In the exercise provided it is assumed that gamma ray will be used.
A discussion of other techniques can be found in Asquith.
The basic process is to determine a value of the tool measurement that
corresponds to sand and a value that corresponds to shale. The percentage
of shale is determined by finding the difference between the actual
value and the clean value divided by the total difference between the
sand and shale values. In the case of the more commonly used gamma ray,
there is not a linear relationship as the equation provided in the exercise
indicates. The key calibration value for the volume of shale is the
X-Ray Diffraction technique (XRD). This technique measures the bulk
volume of shale as a percentage of total rock volume. The Scanning Electron
Microscope technique also provides a clay volume by a direct examination
of core slices. It is not recommended for the calibration of log-based
shale volume if XRD data are available.
Apparent Porosity
and Effective Porosity
The next key input
to calculating effective permeability and net pay is apparent porosity.
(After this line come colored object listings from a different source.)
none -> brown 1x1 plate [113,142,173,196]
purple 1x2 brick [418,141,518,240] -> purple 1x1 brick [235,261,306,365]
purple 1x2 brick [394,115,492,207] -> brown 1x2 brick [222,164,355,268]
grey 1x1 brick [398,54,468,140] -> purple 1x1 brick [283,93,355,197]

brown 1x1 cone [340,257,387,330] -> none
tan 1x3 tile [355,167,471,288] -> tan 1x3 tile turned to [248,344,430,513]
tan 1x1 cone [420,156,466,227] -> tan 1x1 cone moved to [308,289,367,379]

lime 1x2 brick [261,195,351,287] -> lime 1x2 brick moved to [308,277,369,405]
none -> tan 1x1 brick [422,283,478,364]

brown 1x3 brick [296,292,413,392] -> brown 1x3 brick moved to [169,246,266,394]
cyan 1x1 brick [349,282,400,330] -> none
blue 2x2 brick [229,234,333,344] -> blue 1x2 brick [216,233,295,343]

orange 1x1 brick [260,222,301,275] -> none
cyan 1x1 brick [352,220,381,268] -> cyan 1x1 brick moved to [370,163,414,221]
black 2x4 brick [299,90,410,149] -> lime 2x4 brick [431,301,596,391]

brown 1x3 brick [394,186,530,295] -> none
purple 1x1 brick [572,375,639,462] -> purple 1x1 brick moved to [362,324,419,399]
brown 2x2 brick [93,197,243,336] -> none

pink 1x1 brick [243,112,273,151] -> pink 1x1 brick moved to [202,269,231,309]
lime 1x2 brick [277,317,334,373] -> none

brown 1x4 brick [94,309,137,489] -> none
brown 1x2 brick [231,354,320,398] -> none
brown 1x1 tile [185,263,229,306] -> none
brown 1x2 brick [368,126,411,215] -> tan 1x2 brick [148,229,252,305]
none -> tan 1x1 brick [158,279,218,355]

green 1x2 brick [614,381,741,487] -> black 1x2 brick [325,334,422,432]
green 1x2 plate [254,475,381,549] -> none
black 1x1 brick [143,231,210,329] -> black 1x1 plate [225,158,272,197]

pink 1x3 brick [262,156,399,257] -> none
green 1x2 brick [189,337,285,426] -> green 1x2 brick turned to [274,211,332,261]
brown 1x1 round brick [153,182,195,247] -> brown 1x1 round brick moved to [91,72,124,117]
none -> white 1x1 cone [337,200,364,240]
Apparent porosity is the raw porosity input with no shale corrections.
In most cases this value is obtained from the average of neutron and
density porosity values or the square root of the average of the values
squared for gas wells. Density porosity alone can often be used, as
it is in the exercise in this module. Sonic porosity can also be used,
as can neutron or MRIL data. In the case where no porosity logs are
available, a correlation can often be obtained in fluvial-deltaic systems
between an assumed value of maximum porosity as a function of depth
and as a function of shale volume. This correlation has been successfully
applied in the Miocene in several reservoir characterization studies.
Once the apparent porosity value is determined, it should be corrected
for shale volume. There are two main techniques applied here. The first
quick-look technique is to reduce the apparent porosity by the percentage
of shale in the rock or multiply it by one minus the shale percentage.
A more technically correct method is to estimate the porosity in the
shales and reduce the apparent porosity by the product of the shale
porosity and shale volume. This is the technique applied in the exercise.
Asquith provides an excellent discussion of the techniques and equations
involved.
The net-pay criteria
are established by the reservoir engineer and petrophysicist. In this
exercise, they have calibrated the log-analysis model to core and determined
that permeabilities over 0.001 md will provide economic flow rates.
Figure 1 (below) shows a log calibration to core, and in this case there
is reasonable agreement between core-calculated values and log calculations.
They have also determined that water saturations over 60 percent will
result in uneconomic water-production volumes. Other necessary information
for determining net pay includes bulk density, gamma ray, caliper, and
resistivity. The equations necessary to determine whether each of the
provided samples presented qualifies as net pay can be found in the
glossary. Ultimately this determination will require a calculation of
effective porosity, water saturation, and permeability to gas. All of
the steps leading up to these calculations must be done first.